===== INPUT DATA =====
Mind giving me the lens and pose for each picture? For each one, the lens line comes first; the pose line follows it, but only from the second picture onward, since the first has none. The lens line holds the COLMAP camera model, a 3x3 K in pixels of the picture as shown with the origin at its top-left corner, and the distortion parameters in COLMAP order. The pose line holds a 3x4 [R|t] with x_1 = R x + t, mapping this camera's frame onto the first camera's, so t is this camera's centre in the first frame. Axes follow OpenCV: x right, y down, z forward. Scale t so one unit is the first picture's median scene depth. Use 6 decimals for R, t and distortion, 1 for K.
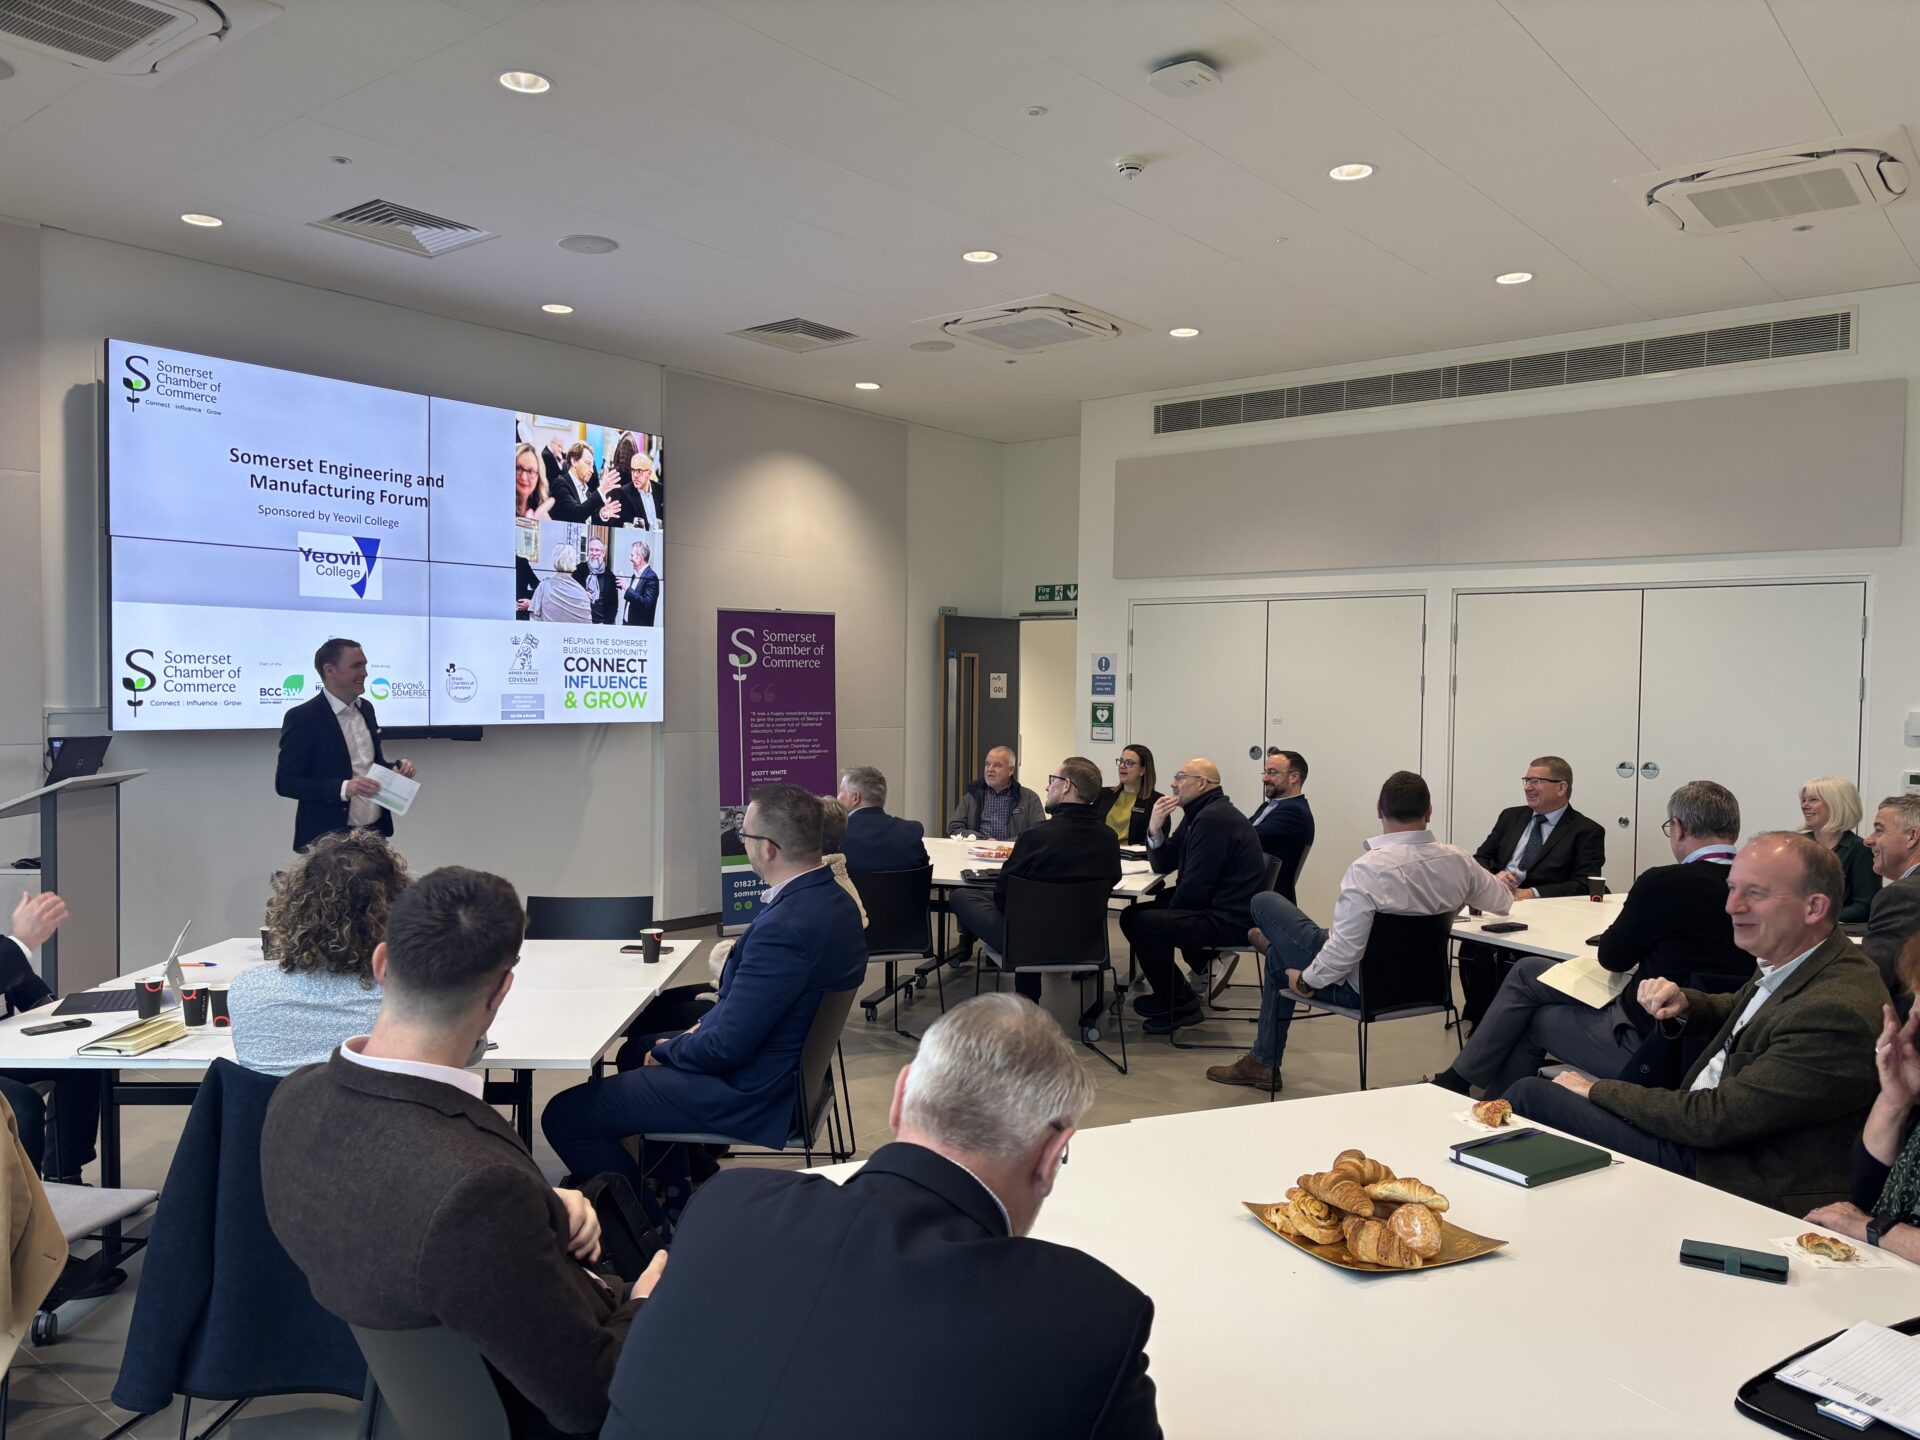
lens RADIAL K [[1491.4, 0, 965.6], [0, 1491.4, 737.0], [0, 0, 1]] dist [0.052665, -0.048066]
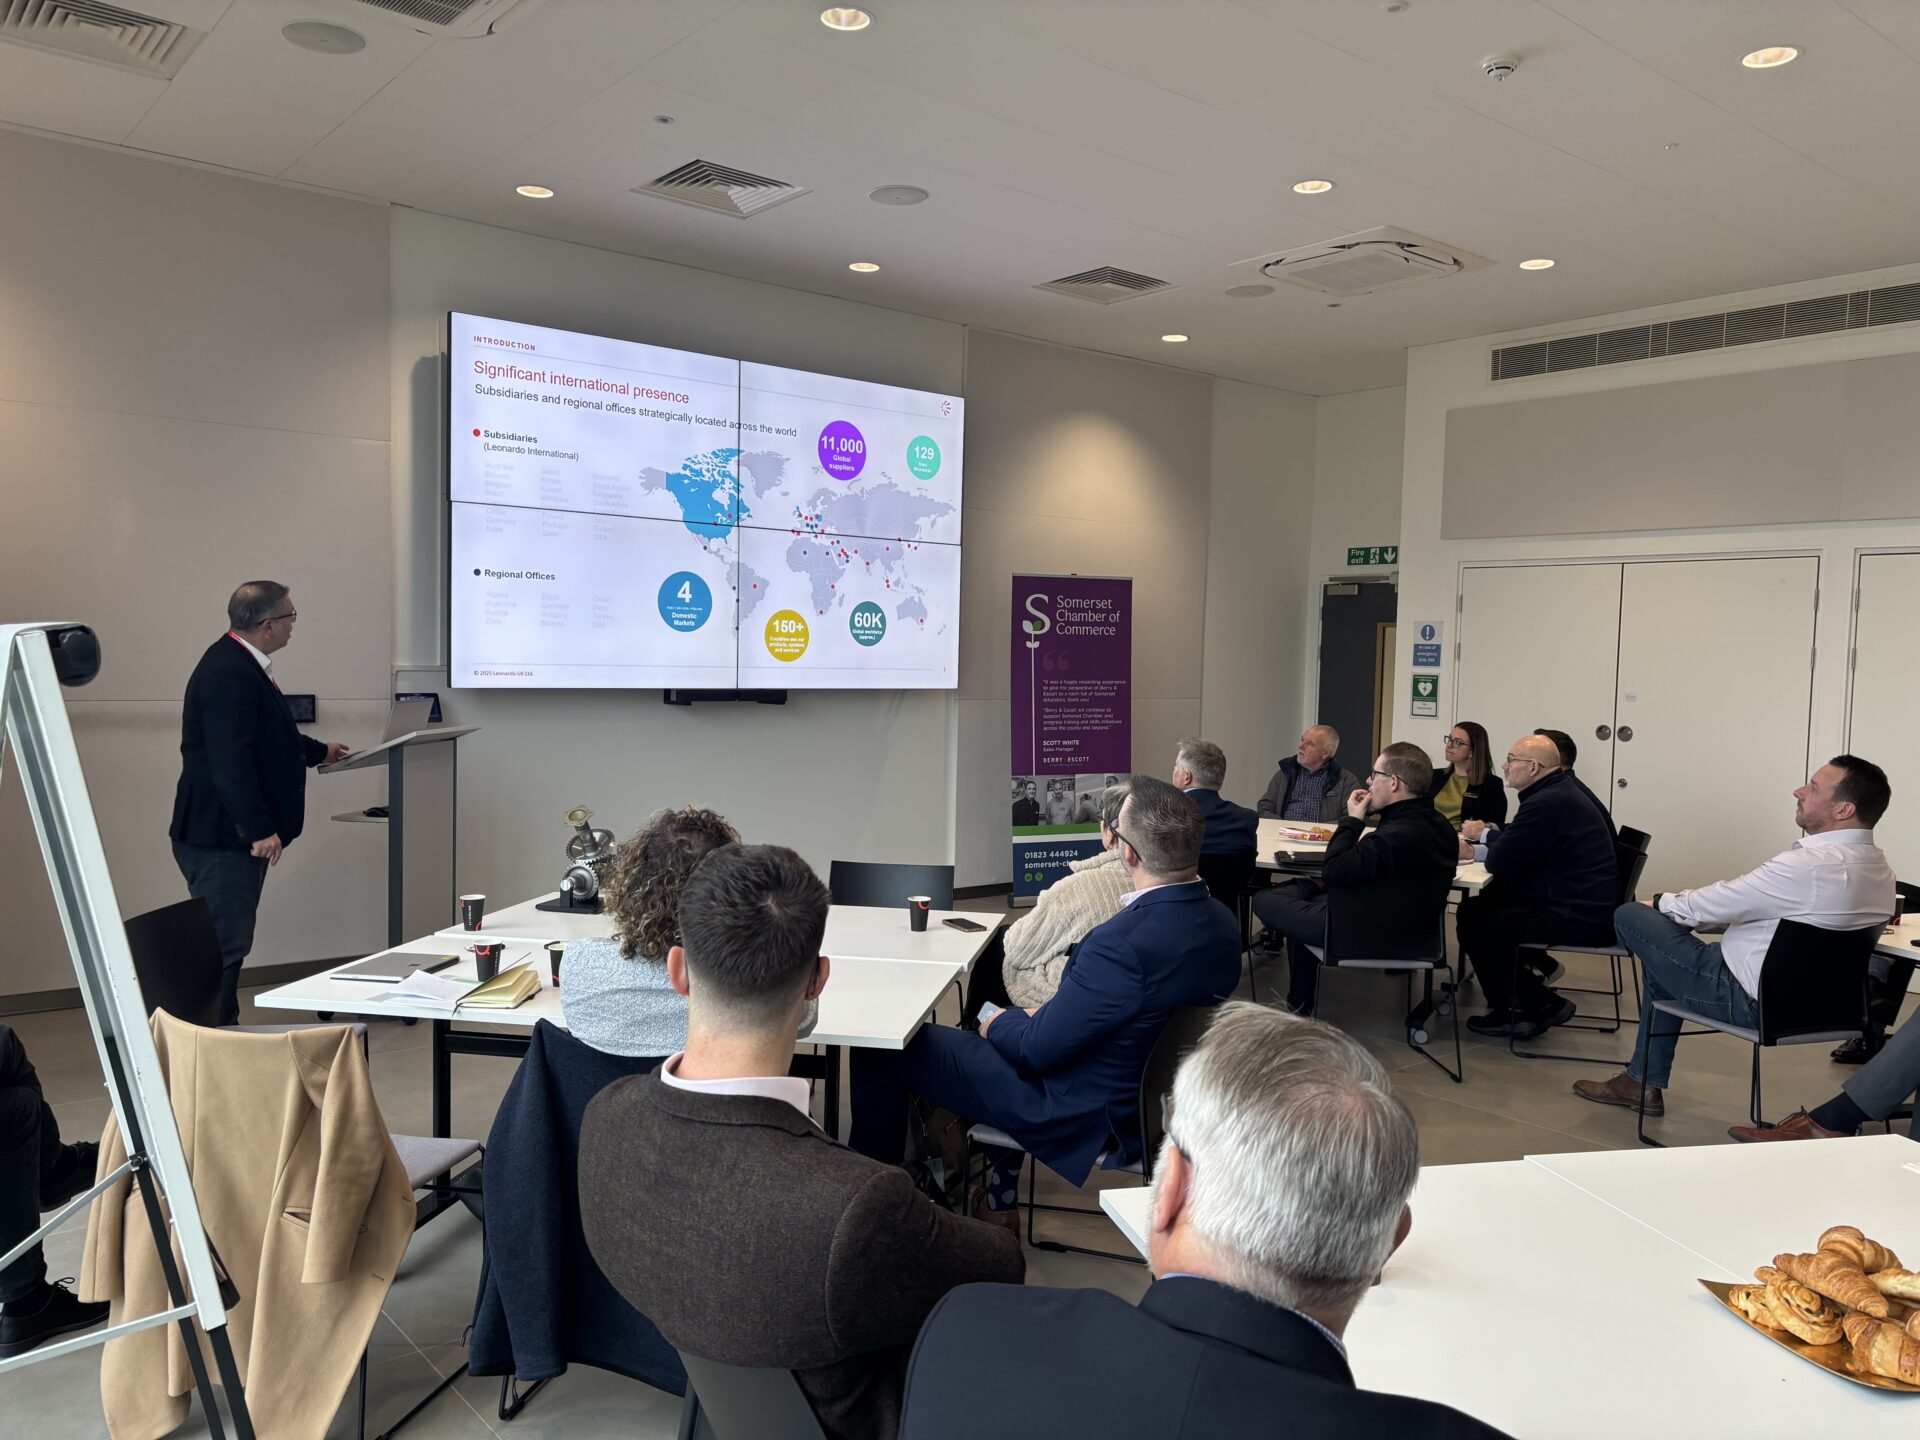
lens RADIAL K [[1491.4, 0, 939.6], [0, 1491.4, 745.7], [0, 0, 1]] dist [0.052665, -0.048066]
pose [[0.979694, 0.023005, -0.199176, -0.023275], [-0.018057, 0.999483, 0.026621, 0.002064], [0.199685, -0.022483, 0.979602, 0.044555]]
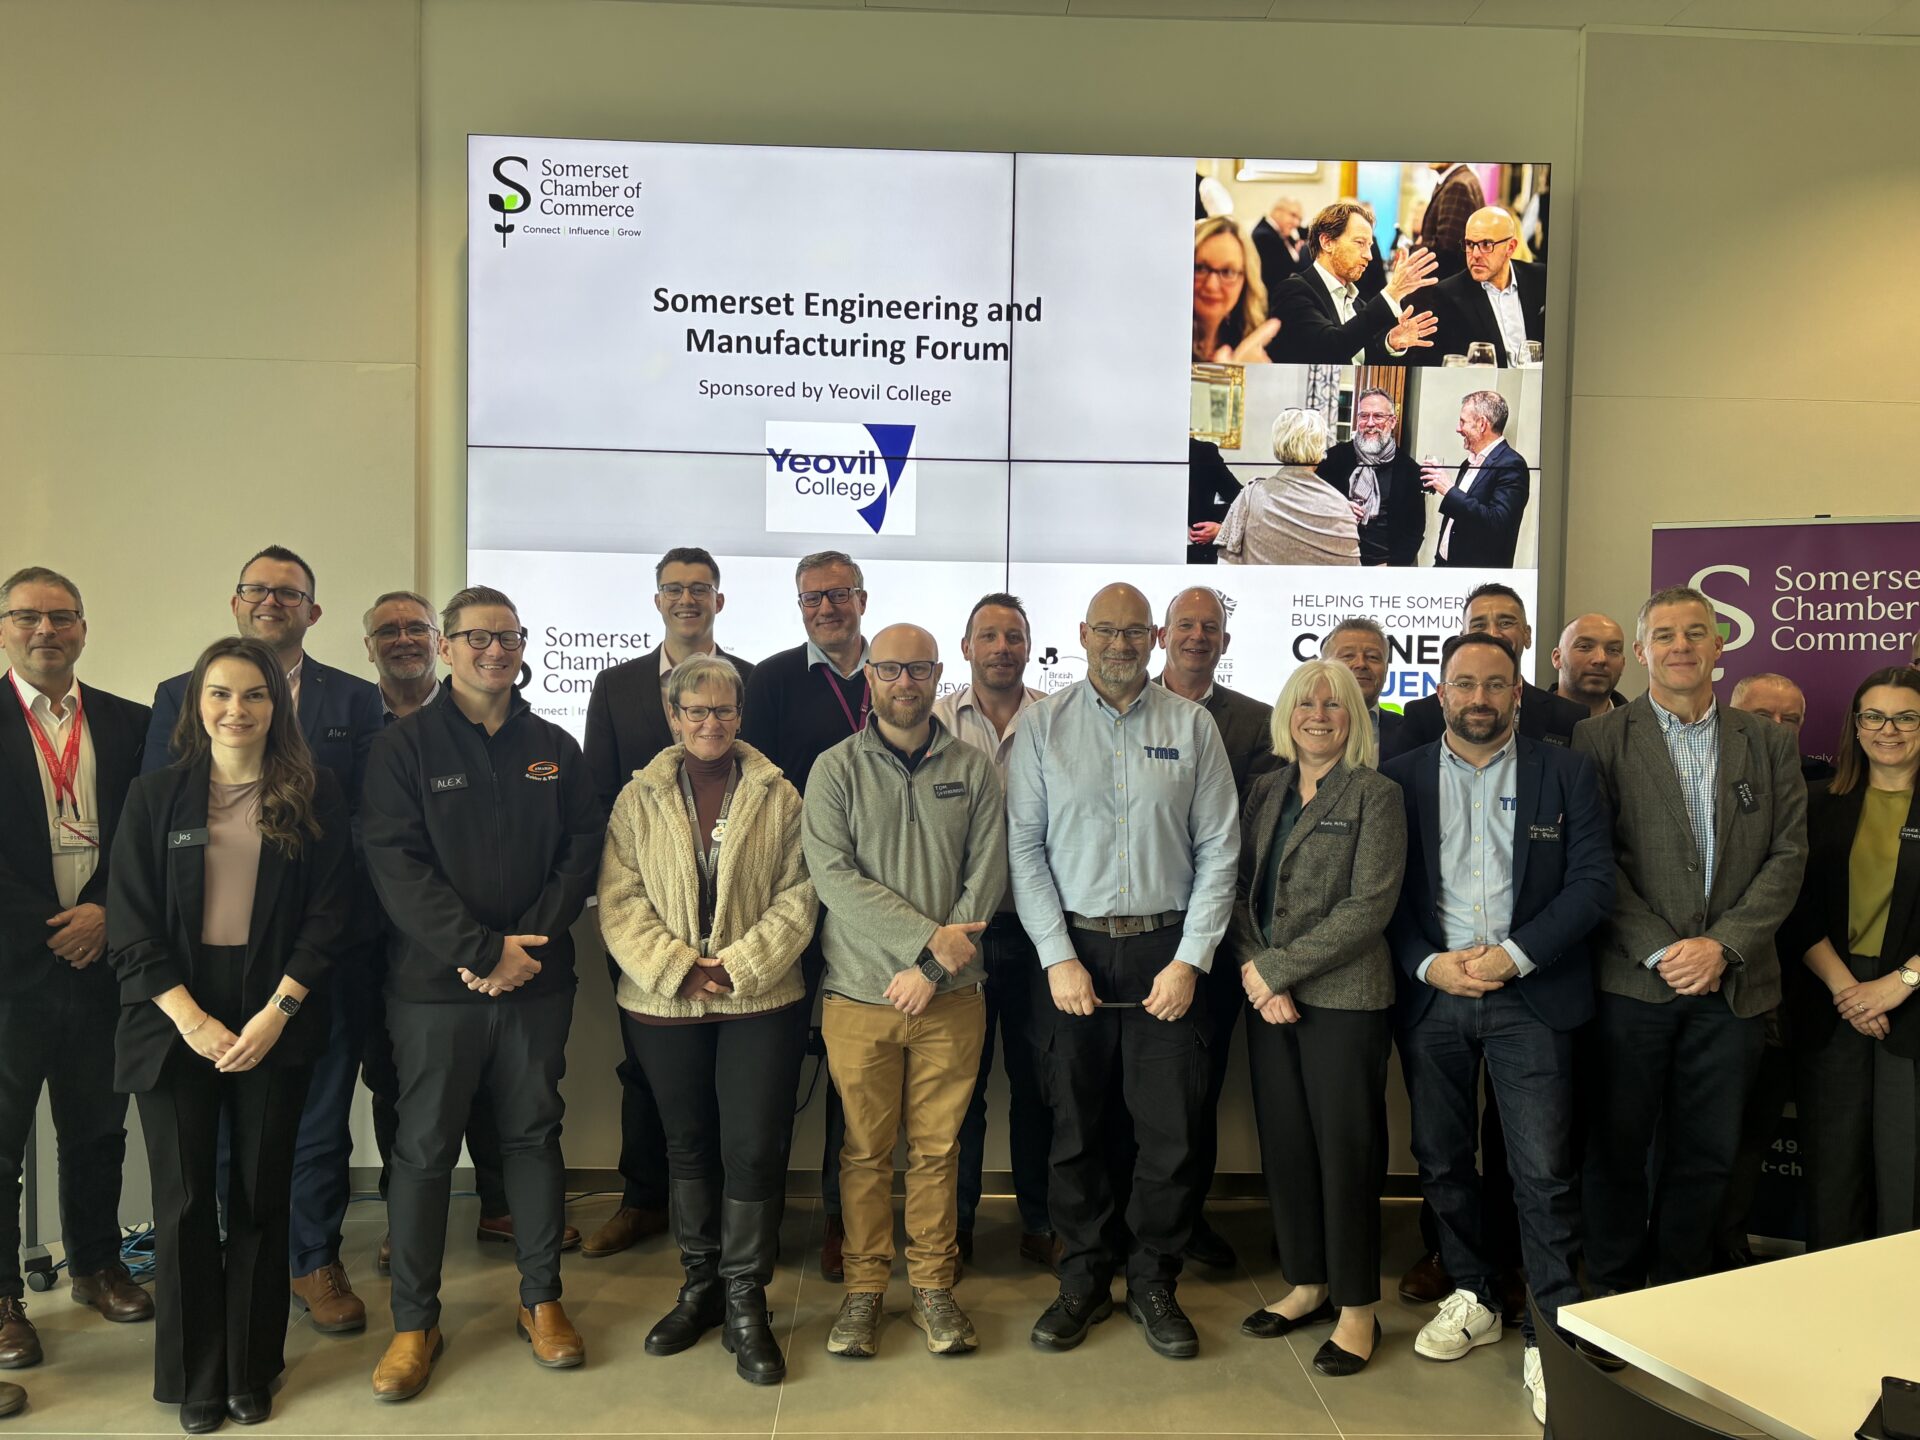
lens RADIAL K [[1491.4, 0, 960.9], [0, 1491.4, 704.8], [0, 0, 1]] dist [0.052665, -0.048066]
pose [[0.662002, 0.020239, -0.749229, 0.051011], [-0.034660, 0.999393, -0.003629, -0.033440], [0.748701, 0.028370, 0.662301, 0.824391]]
=====
_WORK ITEM_.
Print every line above once more, exactly. Omit the pictures.

_REPLY_.
Mind giving me the lens and pose for each picture? For each one, the lens line comes first; the pose line follows it, but only from the second picture onward, since the first has none. The lens line holds the COLMAP camera model, a 3x3 K in pixels of the picture as shown with the origin at its top-left corner, and the distortion parameters in COLMAP order. The pose line holds a 3x4 [R|t] with x_1 = R x + t, mapping this camera's frame onto the first camera's, so t is this camera's centre in the first frame. Axes follow OpenCV: x right, y down, z forward. Scale t so one unit is the first picture's median scene depth. Use 6 decimals for R, t and distortion, 1 for K.
lens RADIAL K [[1491.4, 0, 965.6], [0, 1491.4, 737.0], [0, 0, 1]] dist [0.052665, -0.048066]
lens RADIAL K [[1491.4, 0, 939.6], [0, 1491.4, 745.7], [0, 0, 1]] dist [0.052665, -0.048066]
pose [[0.979694, 0.023005, -0.199176, -0.023275], [-0.018057, 0.999483, 0.026621, 0.002064], [0.199685, -0.022483, 0.979602, 0.044555]]
lens RADIAL K [[1491.4, 0, 960.9], [0, 1491.4, 704.8], [0, 0, 1]] dist [0.052665, -0.048066]
pose [[0.662002, 0.020239, -0.749229, 0.051011], [-0.034660, 0.999393, -0.003629, -0.033440], [0.748701, 0.028370, 0.662301, 0.824391]]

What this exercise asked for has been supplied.